Objective: Iron deficiency during pregnancy poses a significant risk to both maternal and foetal health. Despite increased iron requirements during pregnancy, current UK NICE guidelines do not give clear advice on antenatal iron supplementation for non-anaemic women. We aimed to assess whether the benefits of routine antenatal supplementation outweigh potential harms for non-anaemic women.
Methods: The Cochrane Library, MEDLINE, Embase and clinical trial registries were searched for randomised control trials (RCTs) and observational studies comparing oral iron supplementation with placebo or no supplement in non-anaemic pregnant women. The relevant data were extracted, and the risk of bias for included studies was assessed using the Cochrane Risk of Bias tool and the Newcastle-Ottawa Scale. Where appropriate, meta analysis was conducted using R.
Results: 23 eligible studies were identified including 4492 non-anaemic women who were followed through pregnancy. Haemoglobin and ferritin levels were consistently higher in individuals receiving iron compared with control groups, although both findings were associated with a high degree of heterogeneity (I2 = 92% and 87% respectively) and therefore did not warrant a pooled analysis. Iron supplementation was associated with a significant reduction in rate of maternal anaemia (OR = 0.36; 95% CI = 0.22 - 0.61, p<.001; I2 = 54%; moderate certainty, NNT 8). There was no significant effect of intervention on birth weight (MD = 22.97g, 95% CI = -56.27 to 102.22, p = 0.57; I2 = 64%; very low certainty). Of the 18 studies reporting adverse effects, none found a significant influence of supplementation on GI disturbance, caesarean sections or preterm births.
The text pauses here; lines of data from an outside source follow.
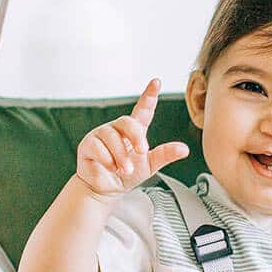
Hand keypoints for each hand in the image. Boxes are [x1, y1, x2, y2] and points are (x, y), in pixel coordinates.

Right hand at [76, 78, 188, 197]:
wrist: (106, 189)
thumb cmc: (127, 174)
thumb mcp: (150, 165)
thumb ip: (165, 155)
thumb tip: (184, 149)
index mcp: (134, 130)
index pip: (143, 109)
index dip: (149, 95)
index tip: (156, 82)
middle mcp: (117, 128)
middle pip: (127, 121)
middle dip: (136, 136)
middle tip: (142, 151)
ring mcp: (101, 135)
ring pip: (112, 137)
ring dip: (121, 156)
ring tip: (125, 169)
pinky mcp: (88, 145)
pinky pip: (97, 147)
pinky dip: (107, 160)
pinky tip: (111, 168)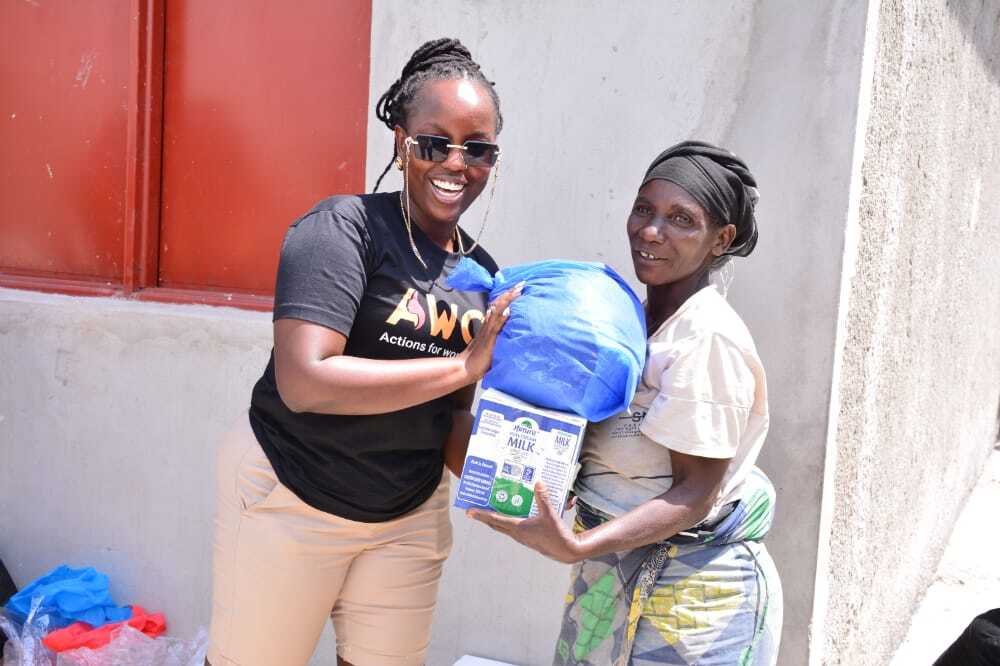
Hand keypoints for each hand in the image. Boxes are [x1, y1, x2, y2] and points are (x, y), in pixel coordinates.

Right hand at [460, 282, 523, 380]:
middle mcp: (488, 325)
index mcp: (489, 325)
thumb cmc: (480, 360)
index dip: (508, 296)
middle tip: (522, 283)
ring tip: (517, 291)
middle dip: (510, 293)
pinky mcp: (488, 340)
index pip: (499, 306)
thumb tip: (509, 331)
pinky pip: (495, 327)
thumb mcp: (492, 345)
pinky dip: (502, 318)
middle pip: (499, 304)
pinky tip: (508, 311)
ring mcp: (487, 332)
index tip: (518, 287)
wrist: (465, 368)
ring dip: (507, 300)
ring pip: (497, 311)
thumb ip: (498, 337)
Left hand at [467, 481, 583, 563]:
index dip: (481, 515)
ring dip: (496, 518)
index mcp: (518, 528)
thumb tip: (538, 482)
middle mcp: (517, 534)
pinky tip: (515, 513)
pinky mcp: (528, 538)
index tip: (469, 511)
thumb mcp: (550, 515)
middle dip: (484, 516)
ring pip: (504, 526)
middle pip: (495, 524)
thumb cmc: (557, 535)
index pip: (495, 520)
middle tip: (475, 507)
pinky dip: (509, 520)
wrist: (567, 551)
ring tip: (491, 507)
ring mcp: (522, 537)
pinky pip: (513, 528)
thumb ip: (543, 498)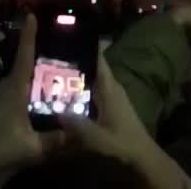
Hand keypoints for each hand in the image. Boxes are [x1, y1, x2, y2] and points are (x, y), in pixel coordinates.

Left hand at [0, 14, 62, 188]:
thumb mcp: (31, 147)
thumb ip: (56, 140)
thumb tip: (80, 133)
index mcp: (15, 87)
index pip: (24, 54)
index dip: (29, 34)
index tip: (31, 14)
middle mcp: (8, 86)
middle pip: (27, 64)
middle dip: (44, 56)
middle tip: (66, 52)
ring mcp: (2, 96)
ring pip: (24, 80)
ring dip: (39, 76)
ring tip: (62, 74)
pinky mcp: (0, 107)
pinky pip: (20, 91)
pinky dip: (33, 90)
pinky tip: (45, 98)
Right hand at [61, 54, 190, 188]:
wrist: (142, 155)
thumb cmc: (122, 143)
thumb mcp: (98, 138)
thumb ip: (78, 125)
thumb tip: (55, 110)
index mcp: (109, 87)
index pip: (97, 57)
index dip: (83, 45)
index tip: (64, 36)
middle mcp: (111, 85)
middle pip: (91, 65)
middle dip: (73, 59)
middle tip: (49, 55)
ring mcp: (112, 94)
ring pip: (92, 76)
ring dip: (76, 73)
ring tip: (52, 70)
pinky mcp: (111, 103)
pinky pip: (93, 87)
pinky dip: (80, 86)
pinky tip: (65, 92)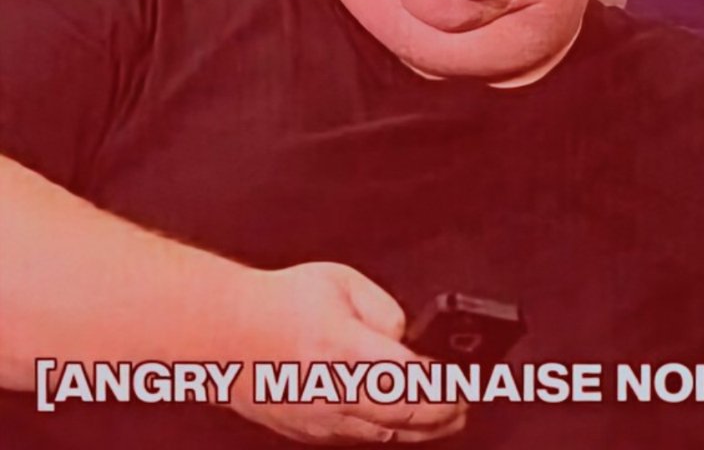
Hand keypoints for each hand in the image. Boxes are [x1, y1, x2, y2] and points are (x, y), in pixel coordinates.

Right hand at [226, 262, 466, 443]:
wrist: (224, 335)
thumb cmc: (283, 302)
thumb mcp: (341, 282)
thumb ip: (382, 309)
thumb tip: (407, 339)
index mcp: (342, 347)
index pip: (409, 377)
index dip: (445, 385)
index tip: (465, 379)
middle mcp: (333, 389)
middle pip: (405, 415)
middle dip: (443, 412)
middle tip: (464, 402)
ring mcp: (321, 417)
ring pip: (386, 434)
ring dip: (422, 428)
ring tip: (447, 414)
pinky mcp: (311, 431)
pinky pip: (362, 437)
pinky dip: (390, 429)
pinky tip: (405, 418)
Conclusions: Prophylactic iron supplementation reduces the risk of maternal anaemia in pregnancy. Limited evidence was found relating to the harms of supplementation in non-anaemic pregnant women, highlighting the need for further research to inform practice guidelines and support clinical decision making.
Registration: The study protocol was registered on the Open Science Framework (DOI 10.17605/OSF.IO/HKZ4C).